文書の抜粋:

見出し画像

三十歳、月読み(一)

2月5日(月)

 朝、起きる直前まで見ていた夢にザ・ルーズドックスのメンバー4人が出てきた。吹奏楽のコンサート会場になりそうなホールで、ケンジさんが私を認識してこちらに近づいてくる。宏樹さんは私の隣のシートにかけていて、右斜め後ろを振り返ると一平さんもいる。ふわりと時間が経過して彼らはステージに。いつもの上手(かみて)にリーダーの姿もみつけた。夢なので都合がいい、と夢のなかで思った。演奏中に一平さんと目があって微笑まれ、手で合図をされる。キネマ倶楽部でのそのときのように。あ、と思ったときに、目が開いてしまって、穏やかに体を起こした。
 寝巻きのまま部屋を出る。居間の障子を開け、玄関の方へ向かう。昨日水張りをしたパネルが4枚、寒そうに並んでいた(宿のゲストが友人だけなのをいいことに広げたままにしていた)。まだ乾いていないのか、それともただ冷たいだけなのか、ひと触れしただけではよくわからなかった。今日は雪が降るらしい。端のほうを指の腹で撫でるとわずかに音がして、乾いた、と思った。しかし、よく見ると4枚とも四隅のいずれかが突っ張ったりヨレたりしている。これは使えないかもしれない。それでもよかった。昨日友人が来てくれたことでようやく制作のスイッチが入り、大判紙のコーヒー染めと水張りの感覚を掴めたところだった。この調子なら、今日友人が帰ってしまってもなんとか一人でやれそうだ、と思った。

提示資料:
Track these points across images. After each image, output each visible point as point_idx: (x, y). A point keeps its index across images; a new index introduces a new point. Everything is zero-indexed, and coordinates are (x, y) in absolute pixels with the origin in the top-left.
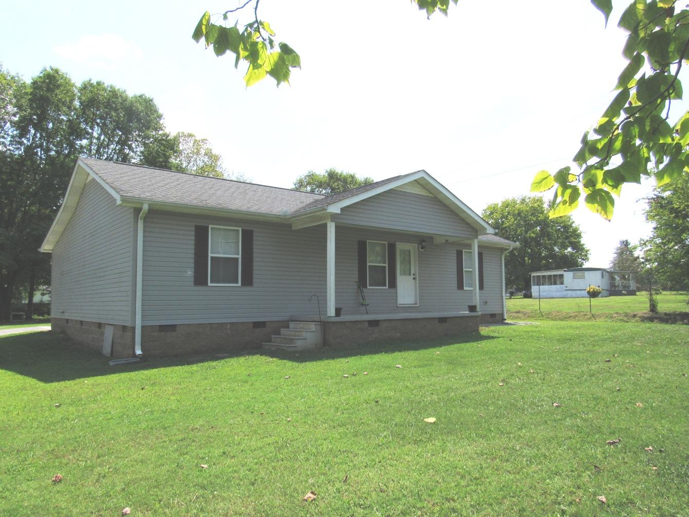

設問:
A. 日記の「朝、起きる直前まで見ていた夢」から「一人でやれそうだ、と思った。」までの部分を、「パネル」を「ボード」に変えて書き直してください。
B. 日記について次の問いに答えよ。
(i) 夢に出てきたホールは、何のコンサート会場になりそうだと書かれているか。
(ii) 昨日水張りをしたパネルは何枚並んでいたか。
(iii) 今日は何が降るらしいとされているか。
C. 日記の最後の文に続けて、その先を書き継げ。
資料は本文とは別の出典から取られている。

解答:
A.
朝、起きる直前まで見ていた夢にザ・ルーズドックスのメンバー4人が出てきた。吹奏楽のコンサート会場になりそうなホールで、ケンジさんが私を認識してこちらに近づいてくる。宏樹さんは私の隣のシートにかけていて、右斜め後ろを振り返ると一平さんもいる。ふわりと時間が経過して彼らはステージに。いつもの上手(かみて)にリーダーの姿もみつけた。夢なので都合がいい、と夢のなかで思った。演奏中に一平さんと目があって微笑まれ、手で合図をされる。キネマ倶楽部でのそのときのように。あ、と思ったときに、目が開いてしまって、穏やかに体を起こした。
 寝巻きのまま部屋を出る。居間の障子を開け、玄関の方へ向かう。昨日水張りをしたボードが4枚、寒そうに並んでいた(宿のゲストが友人だけなのをいいことに広げたままにしていた)。まだ乾いていないのか、それともただ冷たいだけなのか、ひと触れしただけではよくわからなかった。今日は雪が降るらしい。端のほうを指の腹で撫でるとわずかに音がして、乾いた、と思った。しかし、よく見ると4枚とも四隅のいずれかが突っ張ったりヨレたりしている。これは使えないかもしれない。それでもよかった。昨日友人が来てくれたことでようやく制作のスイッチが入り、大判紙のコーヒー染めと水張りの感覚を掴めたところだった。この調子なら、今日友人が帰ってしまってもなんとか一人でやれそうだ、と思った。

B.
(i) 吹奏楽
(ii) 4枚
(iii) 雪

C.
 朝10時ごろに雪が降ってきて、10時45分には積もり始めていたが、11時のバスに乗るには準備ができていないということで、12時のバスまで友人とふたりで過ごすことにした。わたしは隅がヨレた紙をパネルから切り取って外し、そこに貼り直すための紙を友人が適切なサイズに切ってくれた(わたしはこの作業が苦手だったのでとても助かった)。大学を卒業した今でもこうして彼女と手を動かしていることに、あたたかな喜びがあった。余裕を持って作業を終え、外に出る。宿の前で手を挙げるとバスが停まる。私が手を振る。彼女も応える。バスがカーブに沿って行くのを見届けた。
 14時過ぎ、予定よりも40分ほど遅れて今日のゲストがいらした。掘りごたつの中で次の旅の話をしながら過ごした。暖房が息継ぎをするたびに冷気を吐き出して、それが部屋を寒くした。障子戸は開けたまま、粒の大きい雪が重そうに落ちるのを見ていた。

2月6日(火)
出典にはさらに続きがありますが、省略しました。